For decades, Nebraskans have searched for ways to plug the state’s “brain drain” — that large-scale loss of our educated young people.
Today, the Cornhusker State faces another serious “drain” of human capital — the exodus of experienced leadership at the State Capitol.
Approved by voters in 2000, Nebraska’s current term limit law restricts the 49 state senators to two consecutive terms, or a total of eight years.
On the surface, the concept of term limits might make sense. It certainly provides the opportunity for fantastic populist rhetoric. But here in Nebraska, term limits have seriously hindered the legislative branch of our state government by forcing out accomplished leaders just as they have honed their skills and expertise to tackle the state’s toughest issues.
Supporters argue that term limits usher out career politicians who are more concerned with their own political gain than the interests of the people. But in Nebraska, term limits are tossing out volunteers who have sacrificed personally, financially and professionally to serve their state.
Moreover, term limits have actually concentrated power within our Legislature.
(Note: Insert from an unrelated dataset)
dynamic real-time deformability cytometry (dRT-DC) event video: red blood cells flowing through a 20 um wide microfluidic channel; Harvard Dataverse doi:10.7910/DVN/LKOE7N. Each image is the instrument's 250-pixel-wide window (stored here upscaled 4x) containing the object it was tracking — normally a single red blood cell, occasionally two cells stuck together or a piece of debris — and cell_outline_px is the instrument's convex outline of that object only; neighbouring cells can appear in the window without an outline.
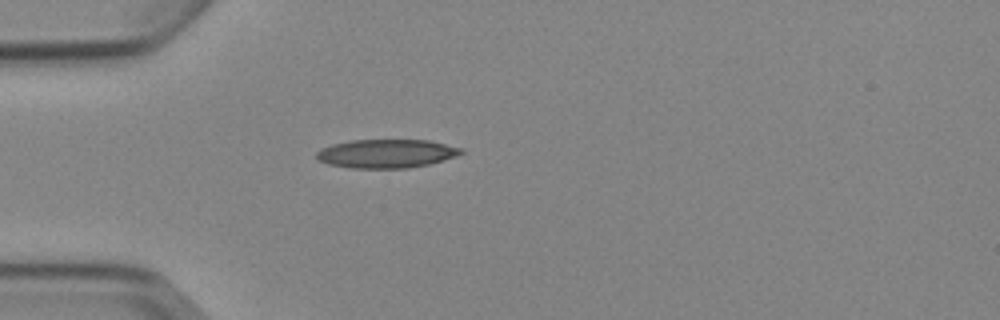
{"species": "Egyptian fruit bat (a non-hibernating species)", "species_latin": "Rousettus aegyptiacus", "temperature_condition": "cold", "stored_images_in_passage": 1, "camera_frame_rate_fps": 3000, "um_per_image_px": 0.085, "animal": {"sex": "female"}, "frame": {"image": 1, "passage_image": 1, "time_ms": 0.0, "image_size_px": [1000, 320], "cell_outline_px": [[464, 152], [456, 156], [444, 160], [428, 164], [408, 168], [352, 168], [328, 164], [316, 160], [316, 152], [320, 148], [332, 144], [352, 140], [428, 140], [464, 148]], "centroid_in_image_um": [32.83, 13.05], "position_along_channel_um": 52.2, "area_um2": 24.28}}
Because serving in the unicameral body presents a daunting learning curve, only a select handful of state senators possess the experience and institutional knowledge needed to meaningfully impact the legislative process on a regular basis.
Perhaps most significantly, term limits have left many of Nebraska’s legislative districts — especially in rural areas — struggling to find willing, qualified individuals who want to serve in the Legislature and who can afford to subsist on an annual salary of $12,000.
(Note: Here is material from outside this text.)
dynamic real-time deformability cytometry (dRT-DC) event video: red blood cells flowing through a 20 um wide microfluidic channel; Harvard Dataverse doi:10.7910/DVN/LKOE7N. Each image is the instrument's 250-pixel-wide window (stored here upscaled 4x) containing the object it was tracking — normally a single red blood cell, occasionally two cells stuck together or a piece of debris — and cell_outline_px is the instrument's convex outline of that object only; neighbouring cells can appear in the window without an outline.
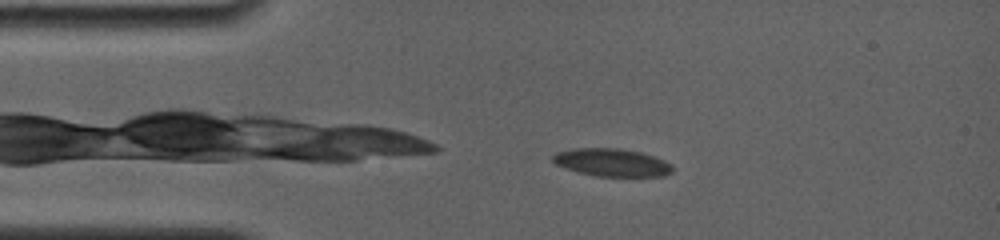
{"species": "common noctule bat (a hibernating species)", "species_latin": "Nyctalus noctula", "temperature_condition": "room temperature", "stored_images_in_passage": 20, "camera_frame_rate_fps": 4000, "um_per_image_px": 0.085, "animal": {"sex": "female", "body_mass_g": 19.0, "forearm_length_mm": 56.7}, "frame": {"image": 1, "passage_image": 3, "time_ms": 0.5, "image_size_px": [1000, 240], "cell_outline_px": [[672, 172], [664, 176], [596, 176], [564, 168], [556, 164], [552, 160], [552, 156], [556, 152], [572, 148], [620, 148], [640, 152], [664, 160], [672, 164]], "centroid_in_image_um": [51.99, 13.8], "position_along_channel_um": 33.0, "area_um2": 19.36}}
>> In the past six years — with term limits in full effect — the 49-member one-house Legislature has seen 56 new lawmakers.
>> This year, the Legislature will lose its speaker and five of its most talented committee chairs.
>> Two years from now, in 2014, 19 more state senators will be forced out by term limits, guaranteeing that more than half of Nebraska’s lawmakers will have no more than two years of state lawmaking experience in 2015.
The reality is that many states have term limits. In fact, Nebraska is just one of 15 states to impose limits on lawmakers’ time of service. But Nebraska is the only state to have term limits and a one-house legislature.
This is why the Nebraska Chamber of Commerce & Industry — which has served as the voice of the state’s business community for a century — supports Proposed Amendment 3 on the Nov. 6 ballot. This measure would allow state senators, if re-elected by their constituents, to serve four more years (for a total of 12 consecutive years) in the Legislature.
By voting “yes” on Amendment 3, we can still ensure that individuals could not make a career of serving in the Legislature. At the same time, Nebraskans would be much better served with more experience in the unicameral Legislature, a more powerful legislative branch and more contested legislative races. (Under the current term limits law, many incumbents are not even being challenged after their first term because potential challengers simply decide to wait another four years.)
Since our state’s founding, Nebraskans have always believed a job should go to the most qualified person. The current term limits law contradicts this fundamental value and severely hinders our state’s ability to address urgent challenges.
Nebraska’s economy, business climate and education system are at a crossroads. We need to ensure that the most capable, most qualified and most knowledgeable individuals are able to serve in the Legislature.
To stop Nebraska’s leadership drain at the State Capitol, vote for Proposed Amendment 3 and let our most qualified public servants continue to serve the best interests of Nebraska.